We are now in Bangkok, and I’ve attached some photos from Gina Driscoll.
[tags] spring break, Southeast Asia, Freeman family, Freeman Scholars, Singapore, Singapore Management University, Bill Chace, Bangkok, Gina Driscoll [/tags]
2 thoughts on “Freeman Travels”
it was very nice to meet you and the Driscolls at the freeman reception tonite in Bangkok. thanks for taking the time to visit!
Hi President Roth,
As a Wes alum from Singapore, I was naturally excited to read your entry on SMU and your impressions of tertiary education in Singapore, and the possibility for exchanges. This is definitely a far cry from when I started school in 2002 (when few knew of the small liberal arts colleges) – and there is even talk now of the government setting up a liberal arts college in Singapore!
I would, however, like to caution you against the vanilla impression that you have painted. I think many in Singapore are increasingly understanding / and believing in the need for a general broad-based education in developing critical thinking skills that enable later success – and believe in complementing this general education with a practical specialisation like, say, business.
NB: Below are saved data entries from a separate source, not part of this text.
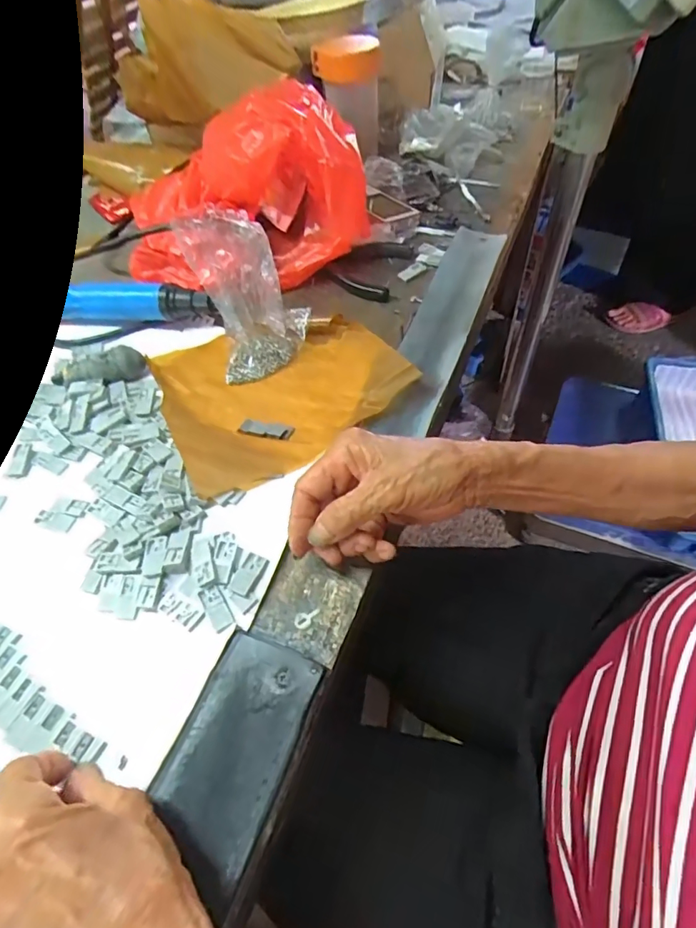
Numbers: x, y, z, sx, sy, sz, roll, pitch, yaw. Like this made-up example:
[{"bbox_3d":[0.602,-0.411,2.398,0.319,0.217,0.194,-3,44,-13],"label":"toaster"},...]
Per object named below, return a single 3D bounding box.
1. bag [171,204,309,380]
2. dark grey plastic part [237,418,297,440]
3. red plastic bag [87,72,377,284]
[{"bbox_3d":[-0.089,-0.149,0.430,0.082,0.136,0.032,-27,23,-14],"label":"bag"},{"bbox_3d":[-0.066,-0.027,0.394,0.043,0.004,0.016,10,55,13],"label":"dark grey plastic part"},{"bbox_3d":[-0.119,-0.298,0.525,0.268,0.118,0.181,-3,53,3],"label":"red plastic bag"}]

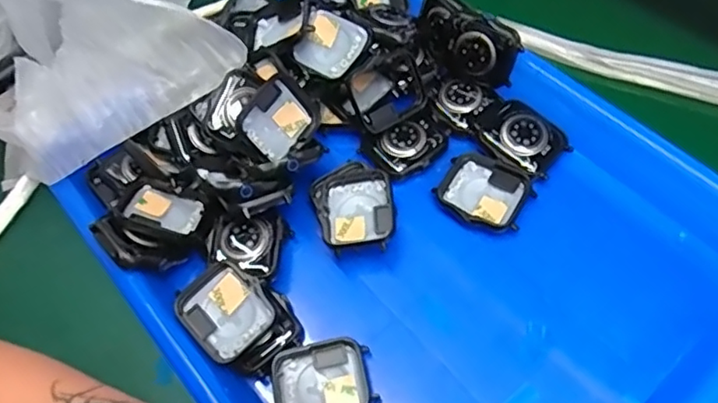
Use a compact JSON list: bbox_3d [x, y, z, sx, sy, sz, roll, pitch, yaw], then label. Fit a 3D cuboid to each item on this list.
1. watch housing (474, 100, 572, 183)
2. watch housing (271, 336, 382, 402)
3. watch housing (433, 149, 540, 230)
[{"bbox_3d":[0.089,-0.036,0.325,0.036,0.007,0.045,-41,62,-15],"label":"watch housing"},{"bbox_3d":[-0.017,0.086,0.280,0.046,0.012,0.037,-13,58,1],"label":"watch housing"},{"bbox_3d":[0.067,-0.005,0.318,0.045,0.009,0.037,30,68,23],"label":"watch housing"}]

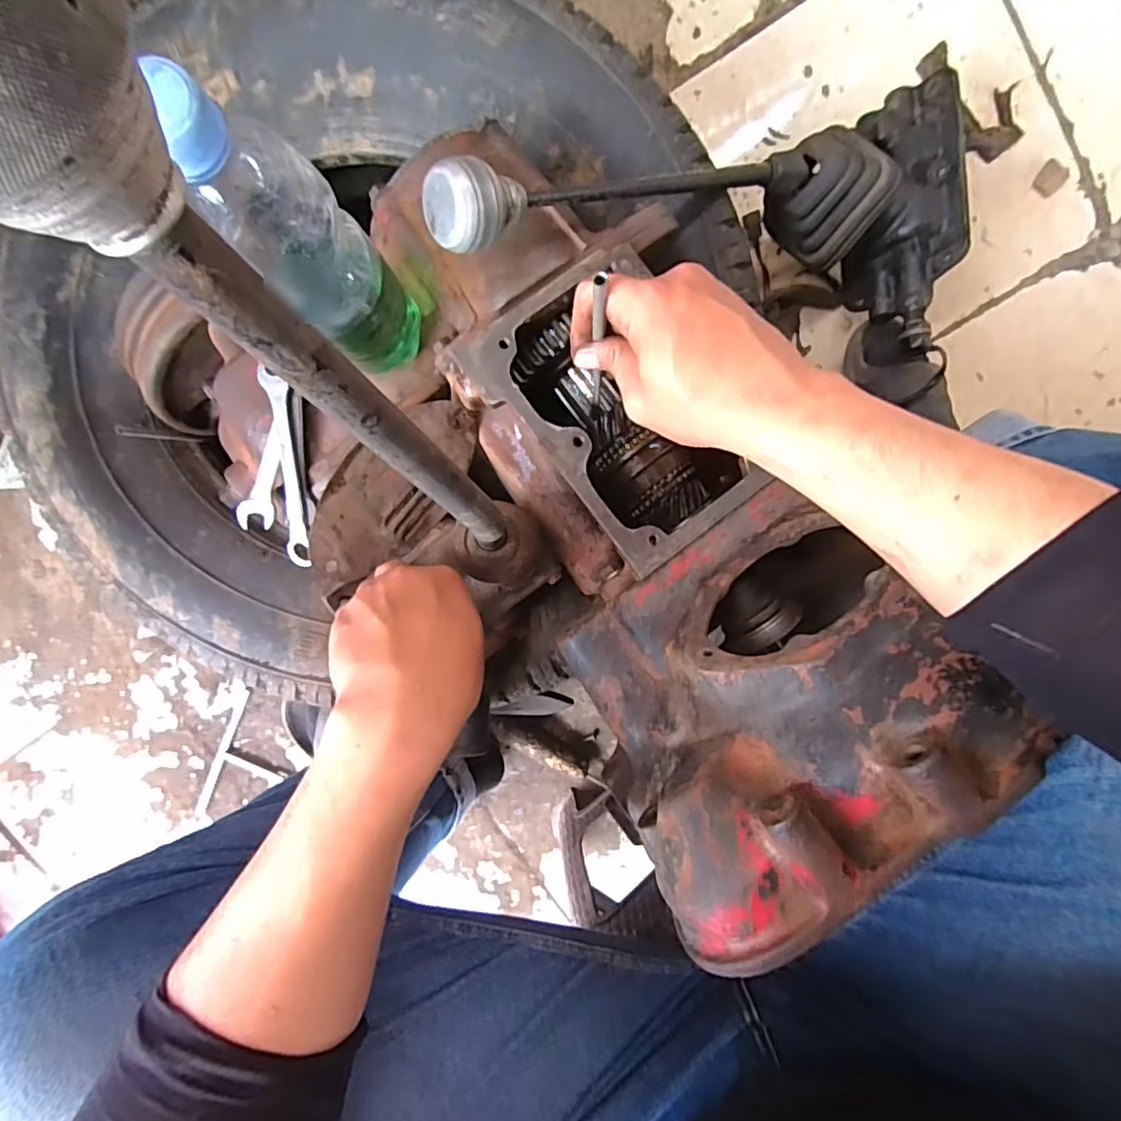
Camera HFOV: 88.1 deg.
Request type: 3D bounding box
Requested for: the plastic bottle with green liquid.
[{"bbox_3d":[-0.126,-0.158,0.313,0.049,0.227,0.059,-28,97,4],"label":"plastic bottle with green liquid"}]

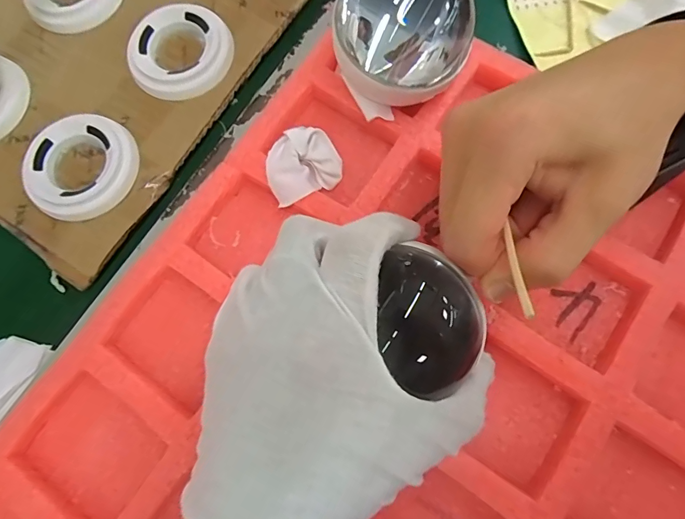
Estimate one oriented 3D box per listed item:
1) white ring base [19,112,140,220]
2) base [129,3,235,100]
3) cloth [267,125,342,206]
[{"bbox_3d":[-0.168,-0.060,0.266,0.065,0.009,0.069,0,76,2],"label":"white ring base"},{"bbox_3d":[-0.111,-0.143,0.286,0.068,0.016,0.068,7,76,3],"label":"base"},{"bbox_3d":[-0.023,-0.057,0.242,0.044,0.008,0.038,-24,100,-15],"label":"cloth"}]

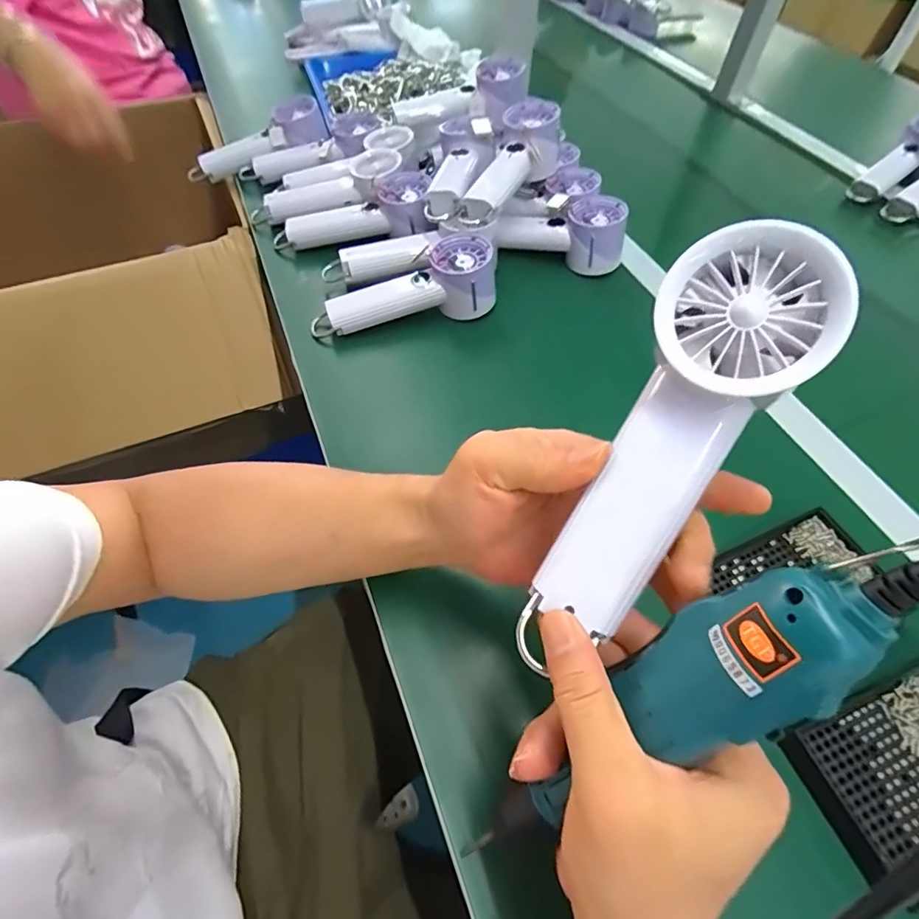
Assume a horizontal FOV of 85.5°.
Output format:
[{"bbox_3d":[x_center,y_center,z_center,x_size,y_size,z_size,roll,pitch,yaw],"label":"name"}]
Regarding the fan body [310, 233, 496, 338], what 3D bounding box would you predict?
[{"bbox_3d":[-0.058,-0.173,0.511,0.184,0.067,0.058,-12,57,-9],"label":"fan body"}]

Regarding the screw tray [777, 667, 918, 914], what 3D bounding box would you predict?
[{"bbox_3d":[0.280,0.181,0.295,0.142,0.023,0.085,-19,59,-13],"label":"screw tray"}]

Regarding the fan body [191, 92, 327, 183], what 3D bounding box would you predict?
[{"bbox_3d":[-0.273,-0.422,0.668,0.193,0.040,0.058,-24,58,3],"label":"fan body"}]

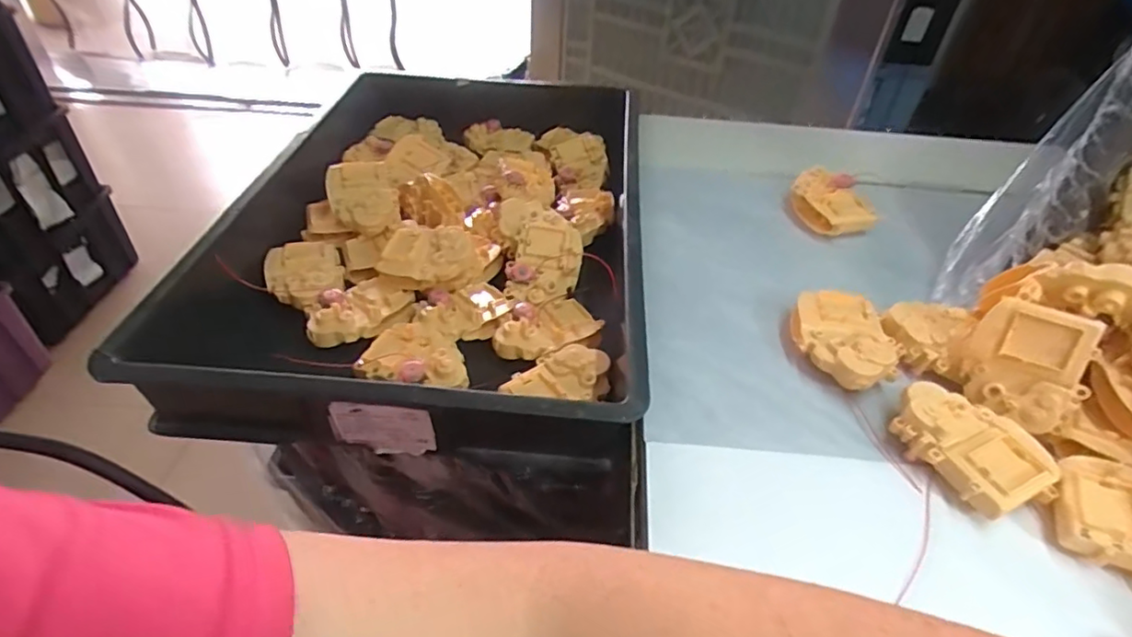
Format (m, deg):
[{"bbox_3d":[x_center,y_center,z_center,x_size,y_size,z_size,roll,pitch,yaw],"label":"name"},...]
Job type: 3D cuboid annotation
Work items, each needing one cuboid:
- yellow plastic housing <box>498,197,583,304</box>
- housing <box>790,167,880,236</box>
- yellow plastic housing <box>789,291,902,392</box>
[{"bbox_3d":[-0.025,-0.077,0.631,0.083,0.040,0.126,-4,43,-8],"label":"yellow plastic housing"},{"bbox_3d":[0.281,-0.121,0.645,0.066,0.040,0.089,-17,47,-21],"label":"housing"},{"bbox_3d":[0.226,0.020,0.493,0.068,0.039,0.088,-6,44,-10],"label":"yellow plastic housing"}]

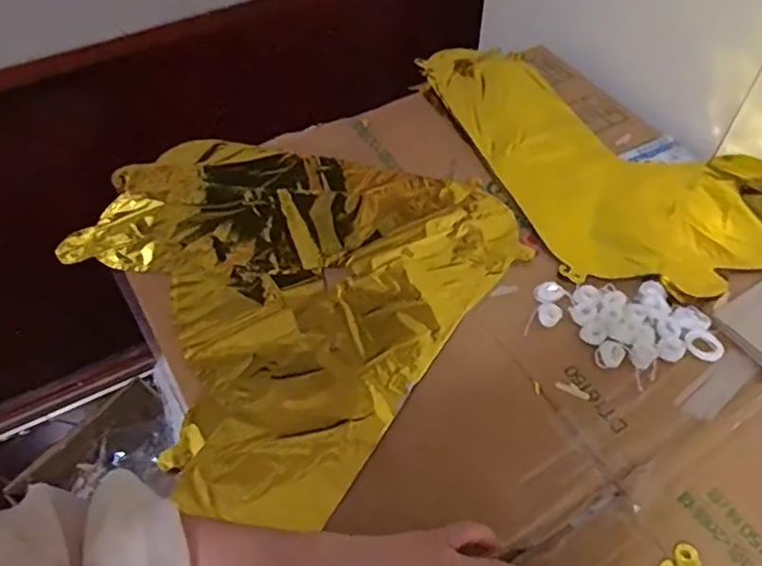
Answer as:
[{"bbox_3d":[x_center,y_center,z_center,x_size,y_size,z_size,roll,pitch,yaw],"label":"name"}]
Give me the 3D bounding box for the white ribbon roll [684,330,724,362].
[{"bbox_3d":[0.268,0.051,0.514,0.030,0.004,0.028,-1,54,1],"label":"white ribbon roll"}]

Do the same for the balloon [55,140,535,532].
[{"bbox_3d":[-0.107,-0.018,0.569,0.366,0.012,0.358,31,60,22],"label":"balloon"}]

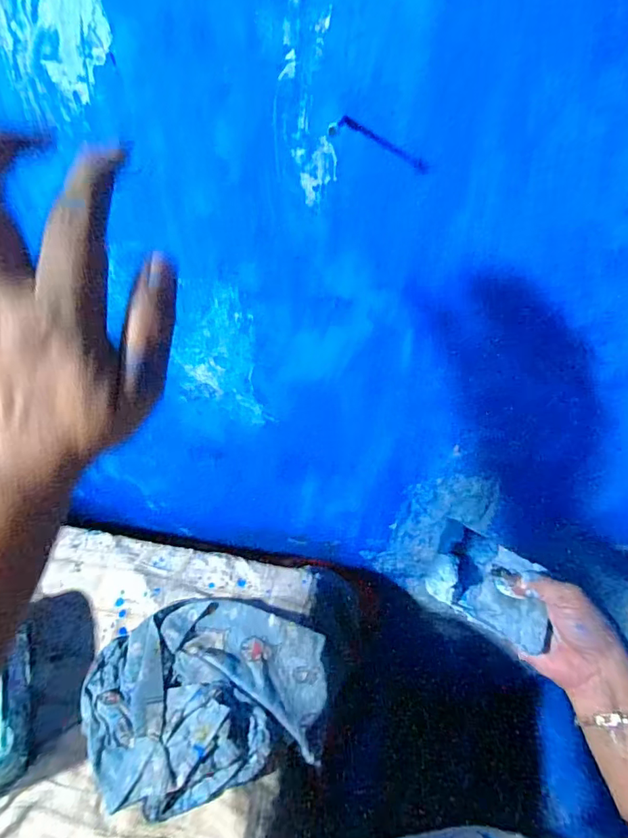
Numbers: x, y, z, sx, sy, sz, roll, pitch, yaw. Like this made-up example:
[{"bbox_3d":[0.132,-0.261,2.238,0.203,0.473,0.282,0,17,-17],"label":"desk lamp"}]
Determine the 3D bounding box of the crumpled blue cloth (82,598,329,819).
[{"bbox_3d":[-0.117,0.310,0.556,0.275,0.056,0.194,-14,51,-11],"label":"crumpled blue cloth"}]

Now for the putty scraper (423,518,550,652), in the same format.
[{"bbox_3d":[0.156,0.140,0.425,0.104,0.015,0.079,30,49,5],"label":"putty scraper"}]

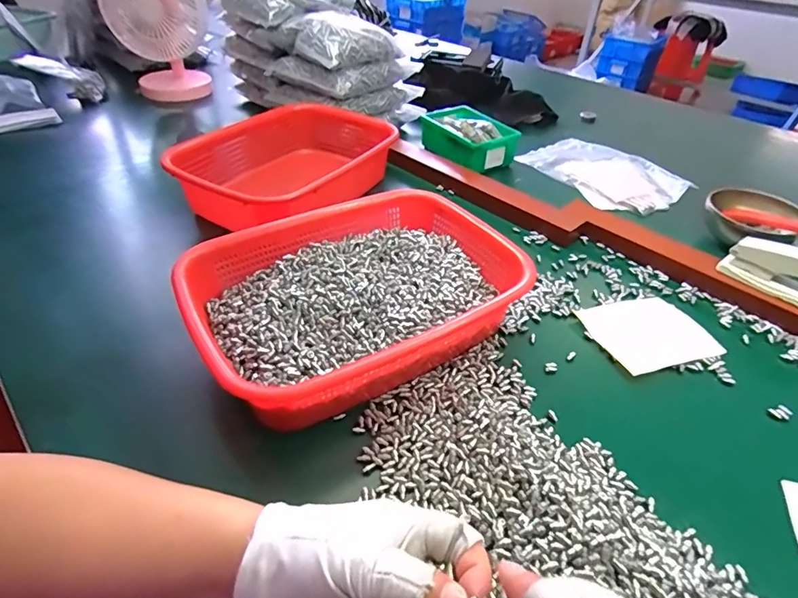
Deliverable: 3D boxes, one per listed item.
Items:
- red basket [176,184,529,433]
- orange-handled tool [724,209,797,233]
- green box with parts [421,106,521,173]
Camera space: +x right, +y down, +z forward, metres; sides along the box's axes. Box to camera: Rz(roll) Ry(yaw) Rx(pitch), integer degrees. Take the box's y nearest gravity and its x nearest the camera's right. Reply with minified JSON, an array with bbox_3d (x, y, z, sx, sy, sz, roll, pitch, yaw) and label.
[{"bbox_3d":[-0.025,-0.010,0.428,0.316,0.068,0.209,-24,47,-28],"label":"red basket"},{"bbox_3d":[0.447,-0.088,0.531,0.020,0.017,0.117,-13,26,-19],"label":"orange-handled tool"},{"bbox_3d":[0.111,-0.268,0.746,0.115,0.050,0.149,-19,45,-24],"label":"green box with parts"}]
However, the prevailing social attitude is still far from embracing a no-holds barred luxury of “education for education’s sake” where one is free to study (and even major in) diverse “impractical” subject areas like art history or dance and be thought of as being intellectually as competent as government/economics majors. The prevailing society still regards such areas of studies as mere electives that pepper a practical subject of study.
While the authorities are increasingly trying to evolve the tertiary education system toward something along the American “general education” model, there is still a lot of reliance (and competition and pressure from the students themselves) on the examination curve as the key criteria of evaluation. The Confucian scholar ethic to achieve grades ironically negates the true meaning of education – (i.e. latin root word “educo”- to draw forth from within)
For comparison, I would recommend you to just check out the University Scholars Program at the National University of Singapore (http://www.usp.nus.edu.sg/) – a selective Columbia-modelled core curriculum program developed to complement the general British specialized program education model. It’s a precursor program to Peking University’s Yuanpei program.
I think my main point is that despite changes and developments in Singapore, there is always a practical and utilitarian aim (e.g. developing manpower for the economy, etc) and one does not always find the true freedom from agenda or luxury to learn something for its own sake and its own beauty.